Work required: Can you render the data below, from the line with "family: Aleyrodidae" up to and including the last line, as a Markdown table with a Row column for the row number and a Text column for the line, skipping blank lines and leaving out the pictures?
━━━ Data shown ━━━
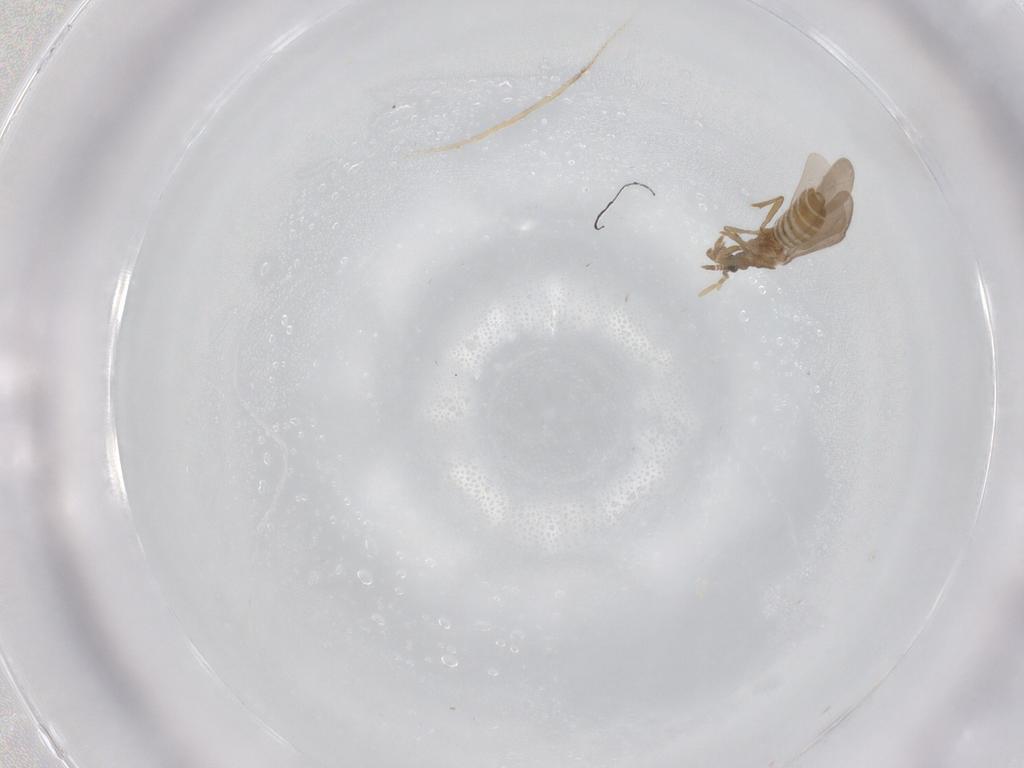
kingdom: Animalia
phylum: Arthropoda
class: Insecta
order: Hemiptera
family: Enicocephalidae
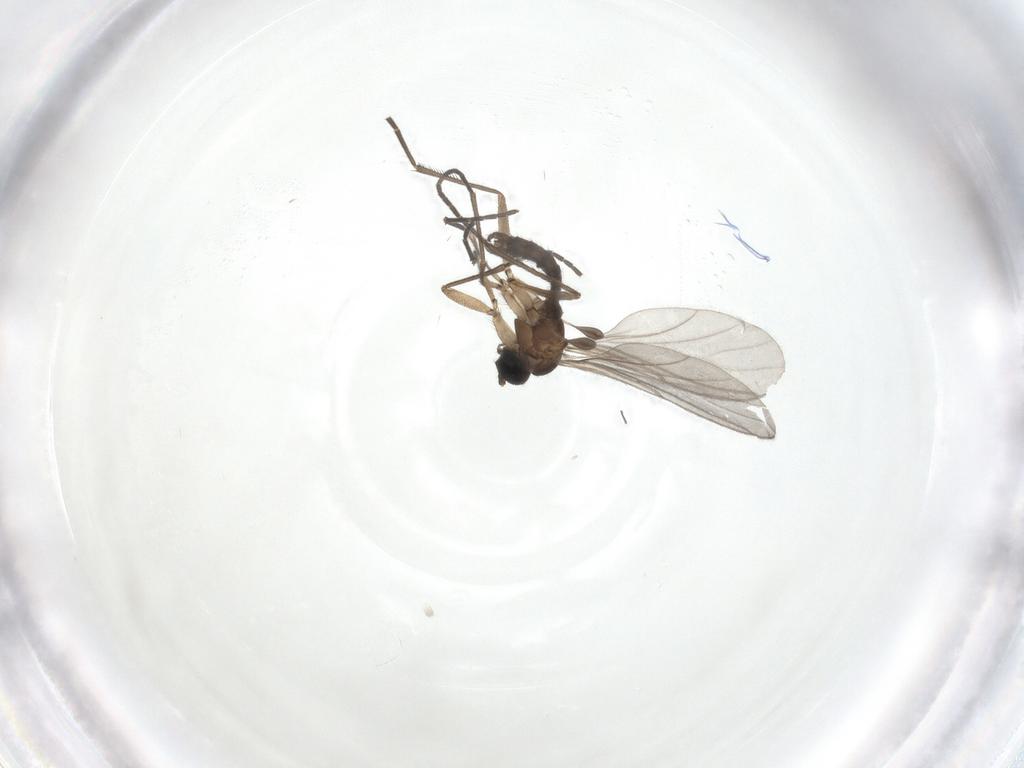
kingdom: Animalia
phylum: Arthropoda
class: Insecta
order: Diptera
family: Sciaridae
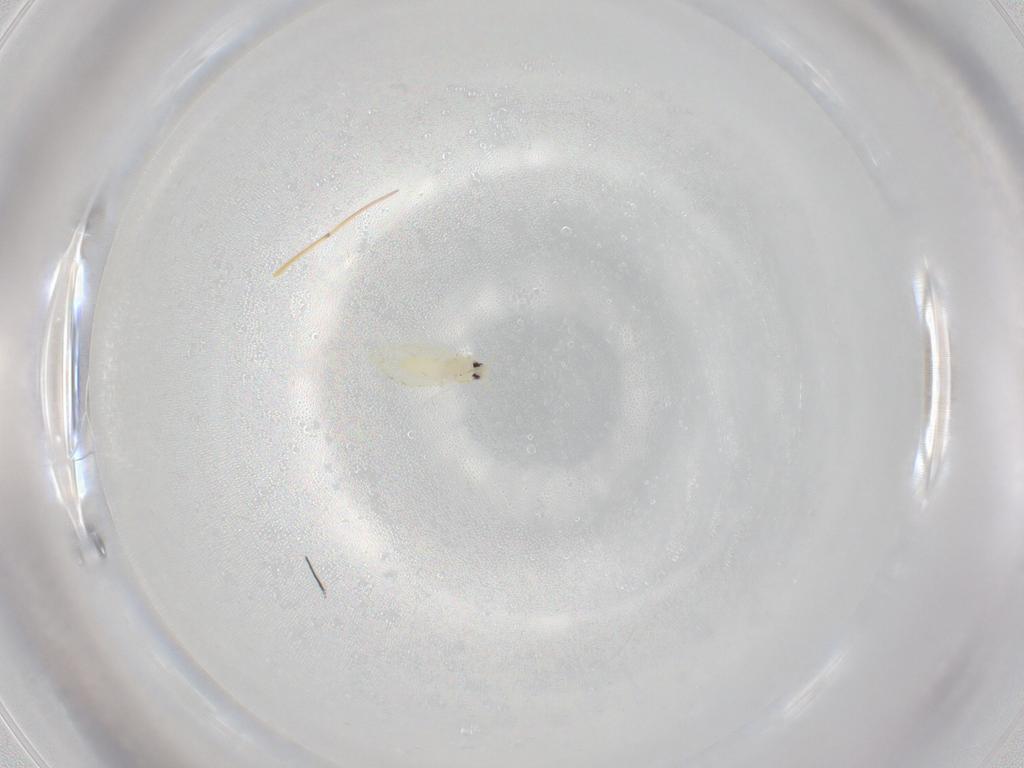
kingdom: Animalia
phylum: Arthropoda
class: Insecta
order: Hemiptera
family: Aleyrodidae
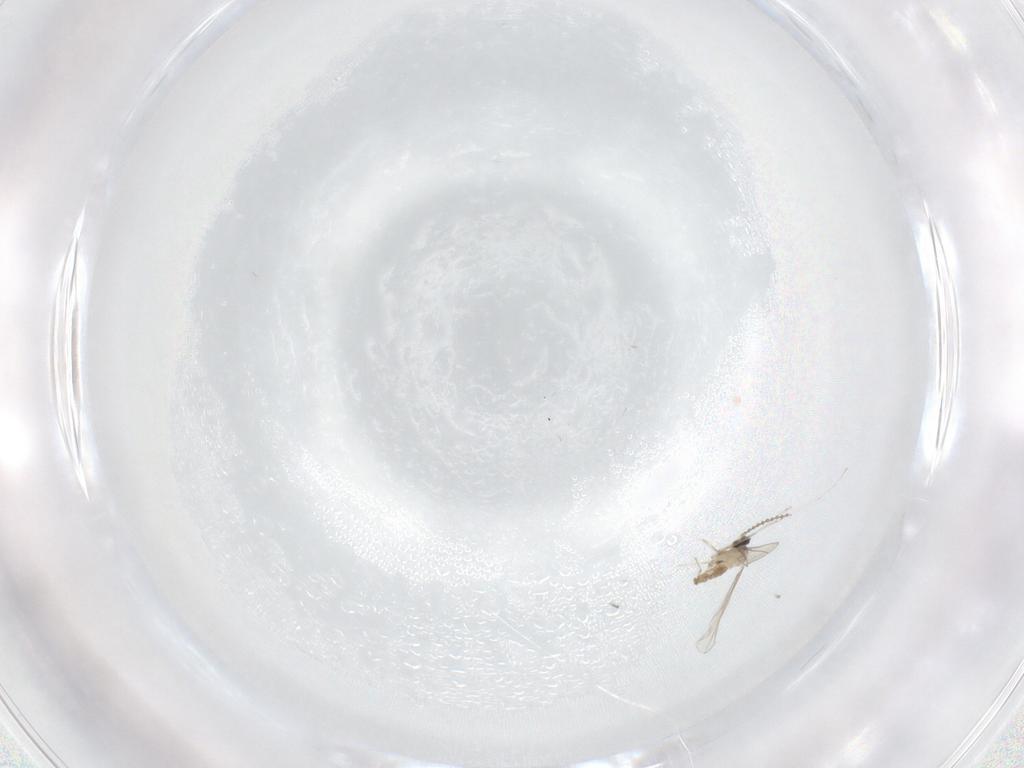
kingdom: Animalia
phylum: Arthropoda
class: Insecta
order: Diptera
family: Cecidomyiidae
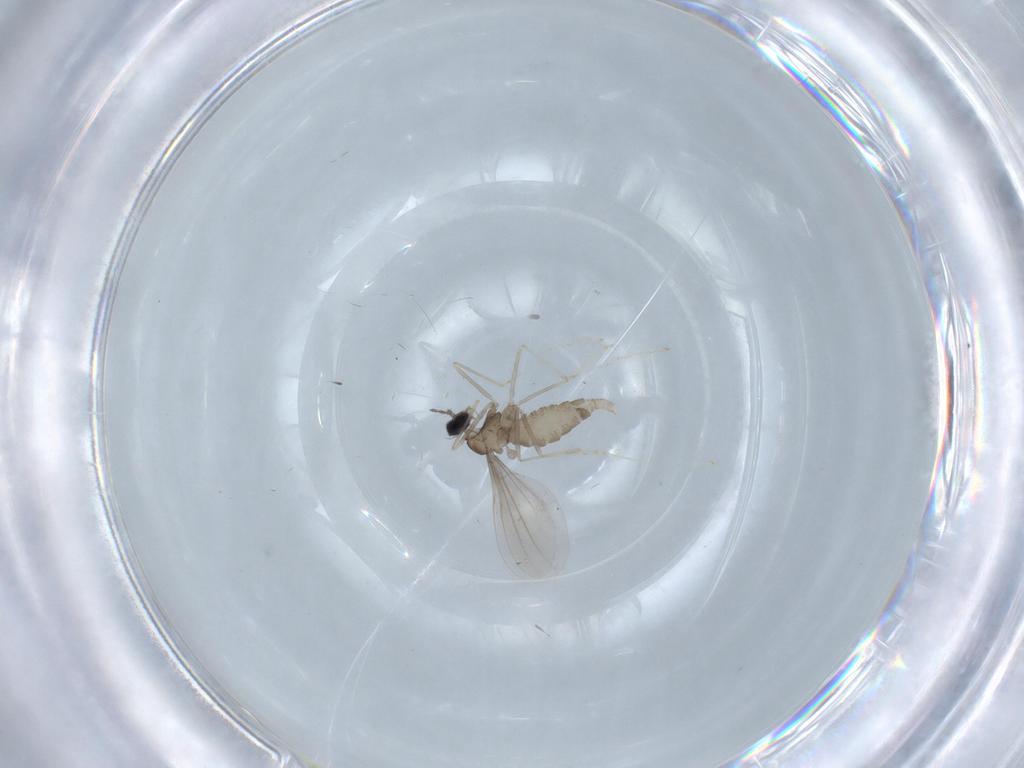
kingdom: Animalia
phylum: Arthropoda
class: Insecta
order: Diptera
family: Cecidomyiidae
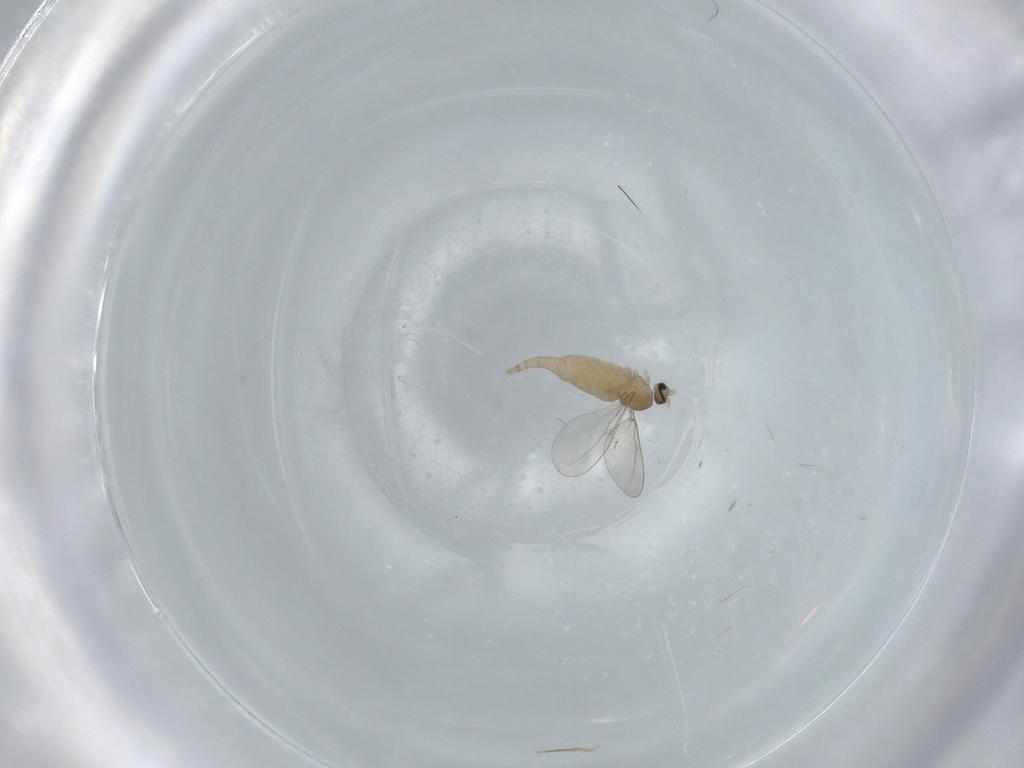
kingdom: Animalia
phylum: Arthropoda
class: Insecta
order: Diptera
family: Cecidomyiidae
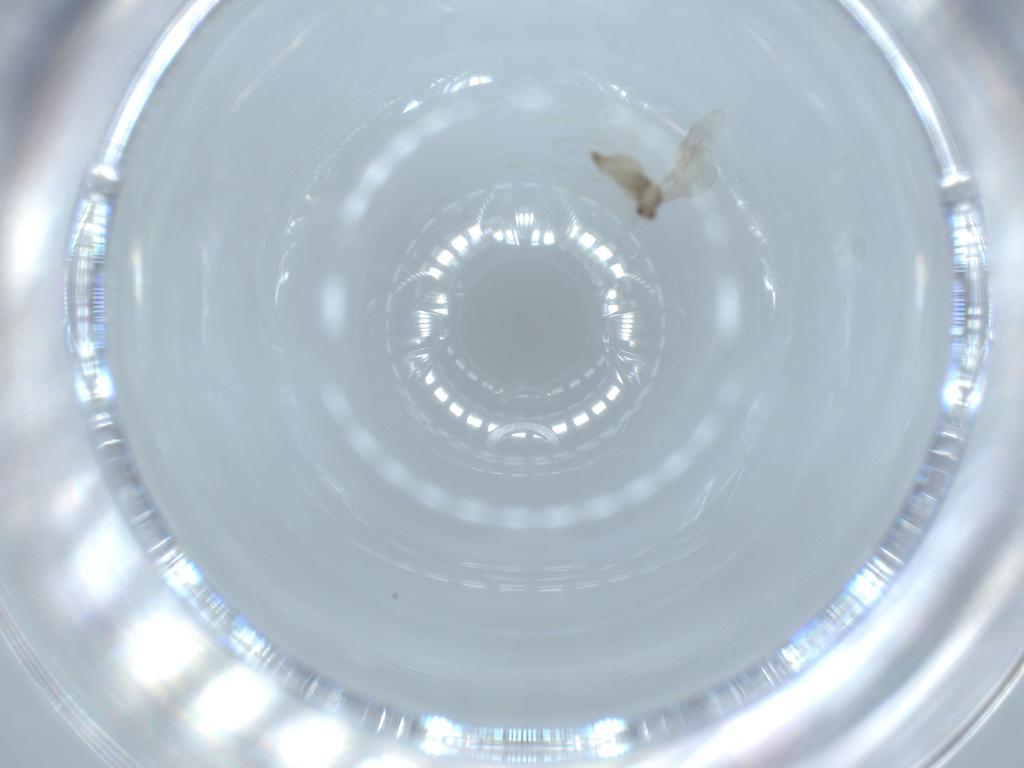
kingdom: Animalia
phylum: Arthropoda
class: Insecta
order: Diptera
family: Cecidomyiidae
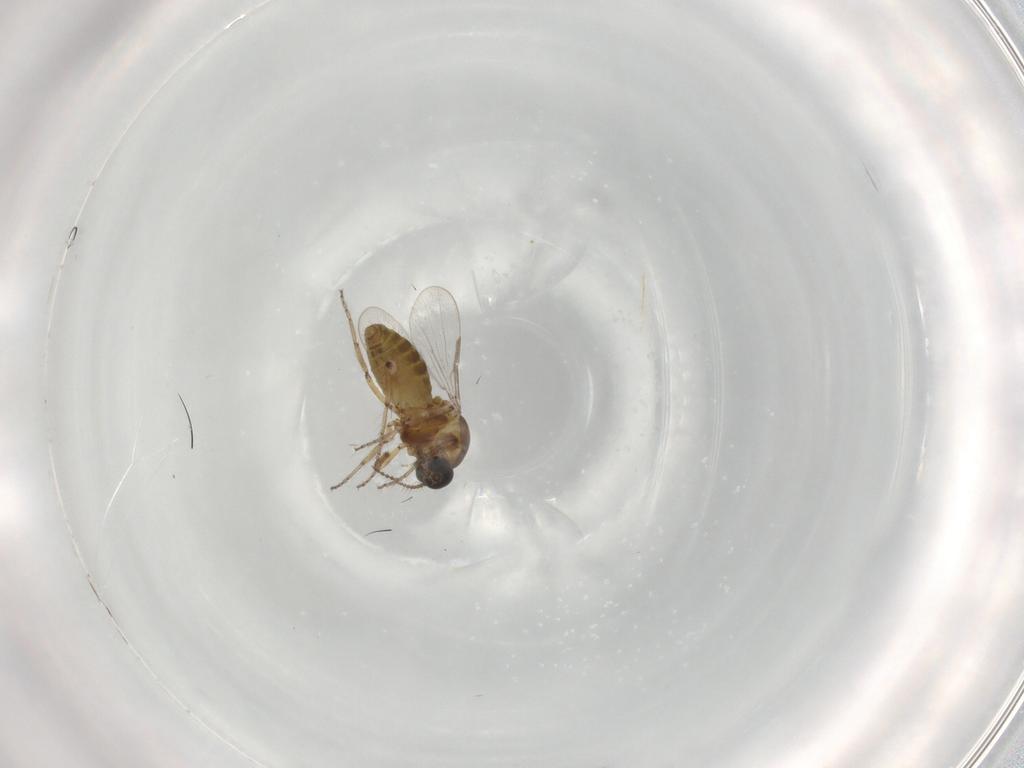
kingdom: Animalia
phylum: Arthropoda
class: Insecta
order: Diptera
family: Ceratopogonidae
━━━
Task output:
| Row | Text |
|---|---|
| 1 | family: Aleyrodidae |
| 2 | kingdom: Animalia |
| 3 | phylum: Arthropoda |
| 4 | class: Insecta |
| 5 | order: Diptera |
| 6 | family: Cecidomyiidae |
| 7 | kingdom: Animalia |
| 8 | phylum: Arthropoda |
| 9 | class: Insecta |
| 10 | order: Diptera |
| 11 | family: Cecidomyiidae |
| 12 | kingdom: Animalia |
| 13 | phylum: Arthropoda |
| 14 | class: Insecta |
| 15 | order: Diptera |
| 16 | family: Cecidomyiidae |
| 17 | kingdom: Animalia |
| 18 | phylum: Arthropoda |
| 19 | class: Insecta |
| 20 | order: Diptera |
| 21 | family: Cecidomyiidae |
| 22 | kingdom: Animalia |
| 23 | phylum: Arthropoda |
| 24 | class: Insecta |
| 25 | order: Diptera |
| 26 | family: Ceratopogonidae |